いまのクルマにはない”じゃじゃ馬”を操る爽快感
近年はダイハツのトール系を中心に、コンパクトなボディながらも広大な車内スペースを持つ軽自動車やコンパクトカーが人気だ。しかし、レースにジムカーナにラリーにダートトライアルになど、それぞれの競技で勝つために設計され、狙いどおり各カテゴリーを席巻したモデルがある。そのなかで軽自動車とコンパクトカーにターゲットを絞り、モータースポーツの歴史に名を残すモデルを紹介していく。
日産・マーチR
まずは少し懐かし目のモデルから。
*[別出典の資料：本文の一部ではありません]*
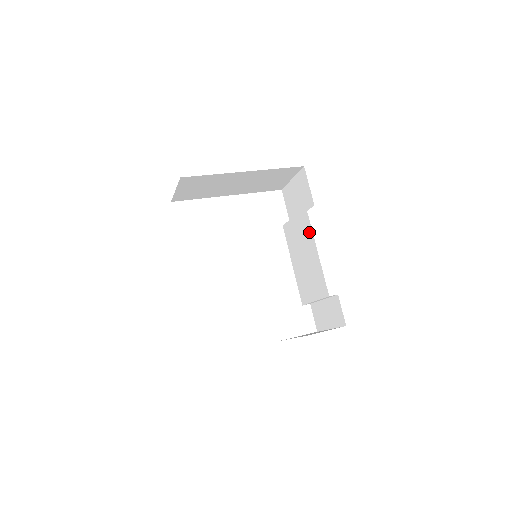
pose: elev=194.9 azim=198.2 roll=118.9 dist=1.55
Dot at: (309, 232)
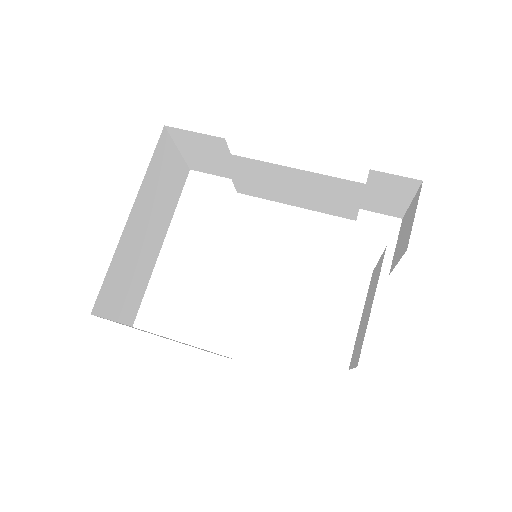
Dot at: (259, 165)
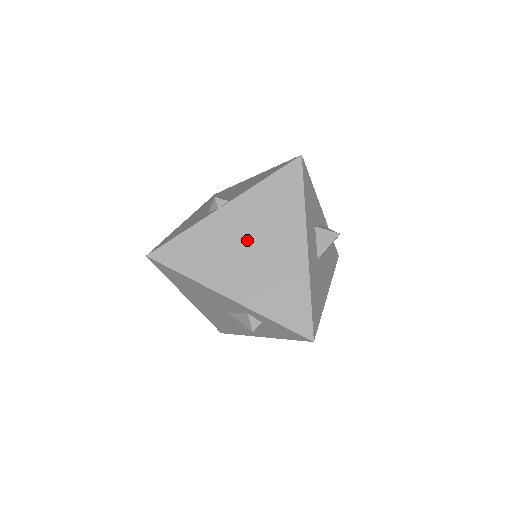
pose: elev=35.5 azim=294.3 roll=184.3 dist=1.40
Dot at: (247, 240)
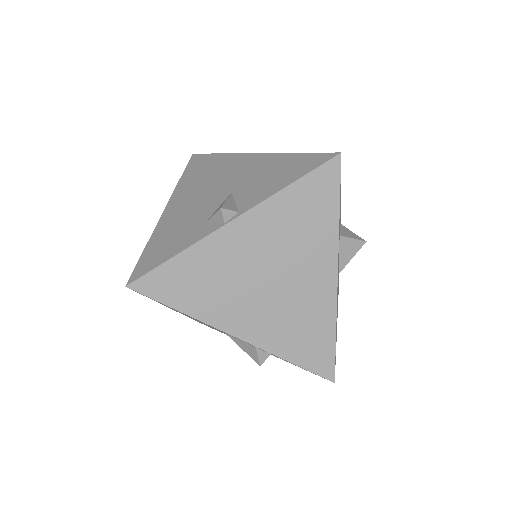
Dot at: (262, 266)
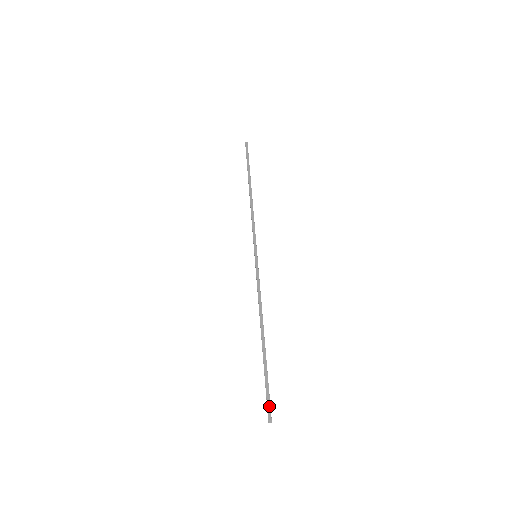
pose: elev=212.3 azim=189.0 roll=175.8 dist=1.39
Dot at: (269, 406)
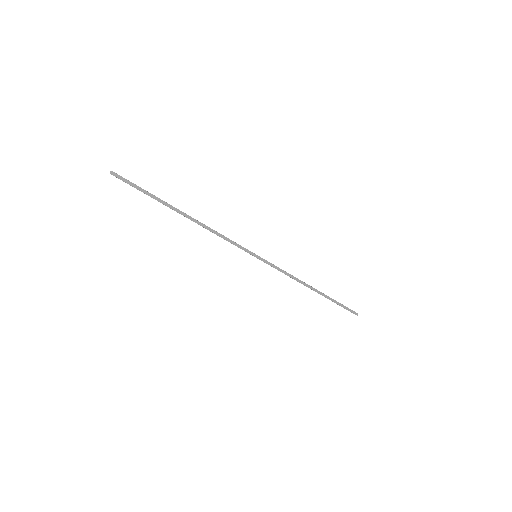
Dot at: (351, 311)
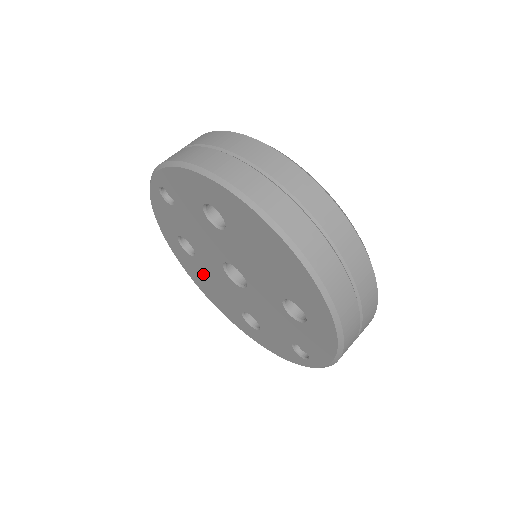
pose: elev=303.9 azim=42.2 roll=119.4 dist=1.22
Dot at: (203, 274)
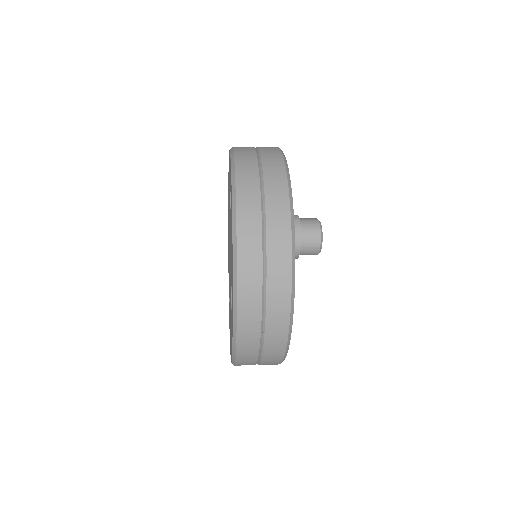
Dot at: (230, 319)
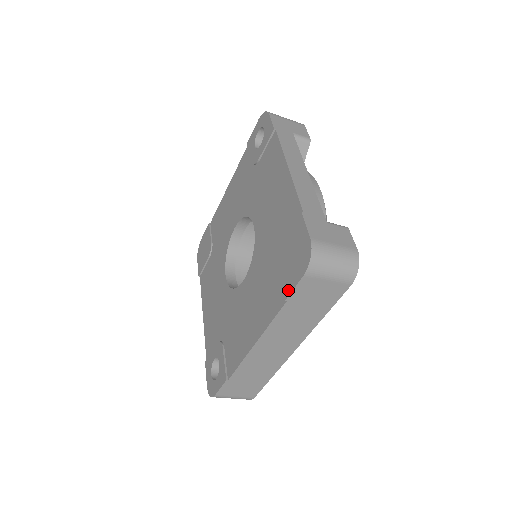
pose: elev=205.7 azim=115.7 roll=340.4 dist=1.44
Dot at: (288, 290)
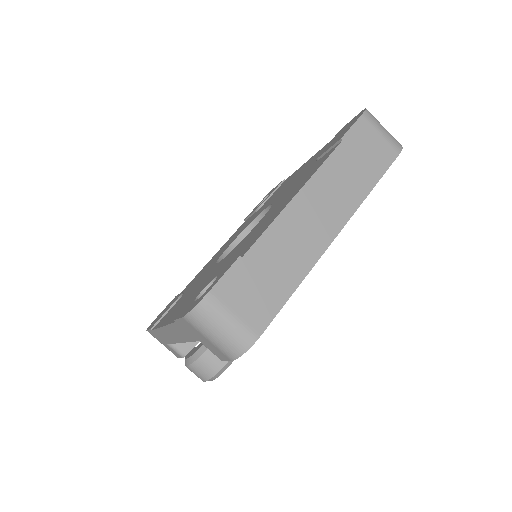
Dot at: (343, 134)
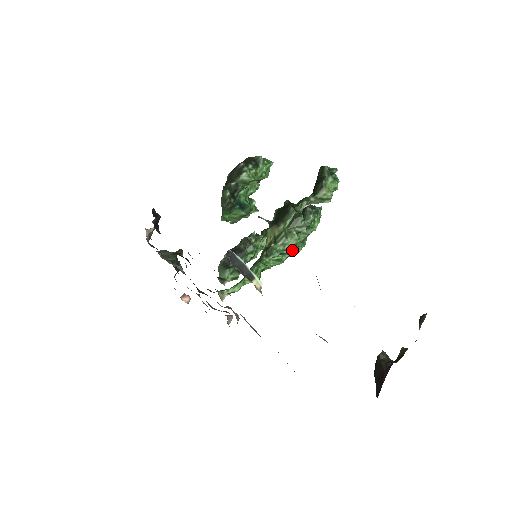
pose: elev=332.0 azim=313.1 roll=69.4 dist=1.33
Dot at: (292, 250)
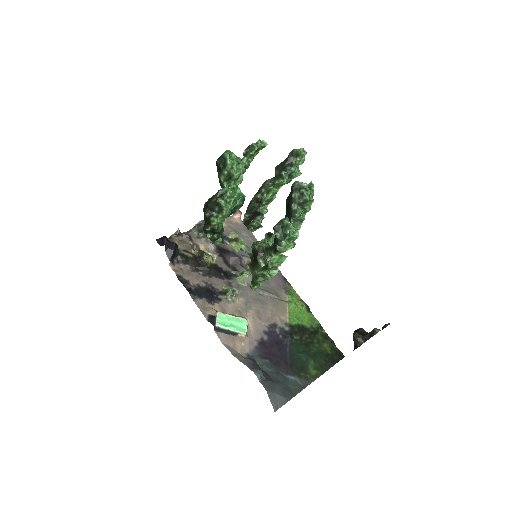
Dot at: occluded
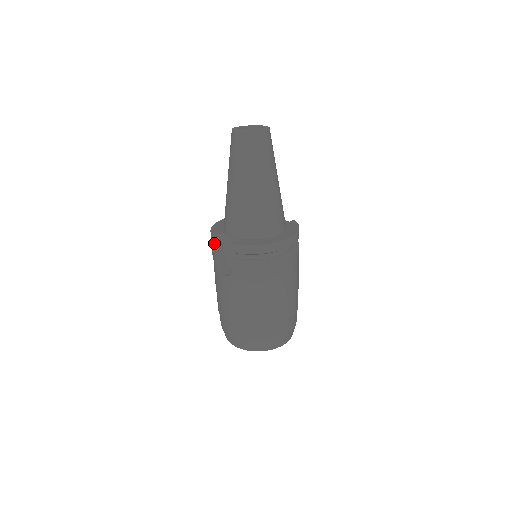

大衆車にモンスター級のエンジンを積む先駆けといえるのが、初代マーチに設定された『R』というラリー専用車だ。全日本ラリーに照準を合わせて開発され、スーパーチャージャーとターボを組み合わせた、日本で初となるツインチャージャーを採用。ミッションも超クロスレシオで内装は簡素、タイヤ&ホイールは交換することを想定し、同じマーチの廉価グレードと共通のスチールホイールにした質実剛健なものだった。
ダイハツ・ストーリア
ラリーではダイハツの名車『ストーリアX4』も忘れちゃいけない。排気量1000cc以下のクラスに参戦すべく、ターボ係数をかけても1000ccを超えないよう、エンジンは軽自動車のJBをベースにストロークアップ。713ccという中途半端に思える排気量はそのためだった。
スズキ・アルトワークスR
受注生産で現存している台数が圧倒的に少なく、幻の存在と呼んでも過言じゃないのが3代目の『アルトワークスR』だ。通常のアルトワークスでも高い戦闘力を誇っているが、”R”はタービンやインタークーラーを大型化。エンジン内部もハイカムは鍛造ピストンを採用し、さらに機械式LSDや強化センターデフを組み、ミッションも当然の如くフルクロスギヤ化された。
トヨタ・GRヤリス
新車で買えるモデルとしては『GRヤリス』は外せない存在。知ってのとおりWRC(世界ラリー選手権)での勝利を至上命令とし、1600ccという排気量ながら272ps&37.7kgmという驚異的なパフォーマンスを誇る。
スズキ・KeiスポーツR
最後はナンバー付きレースの先駆けとなった、アルトワークスの後継ともいえる『KeiスポーツR』で締めたい。ちょっと腰高感があるKeiをベースとしているが、ワンメイクレースへの参加を前提に設計。防音用のアンダーコートやオーディオを取り外し、代わりにロールケージや前後にサーキット用の牽引フックを装備するなど、稀に見るスパルタンなもの。
*写真はKeiワークス
まさに、近年の自動車史に大きな影響を与えたモデルだろう。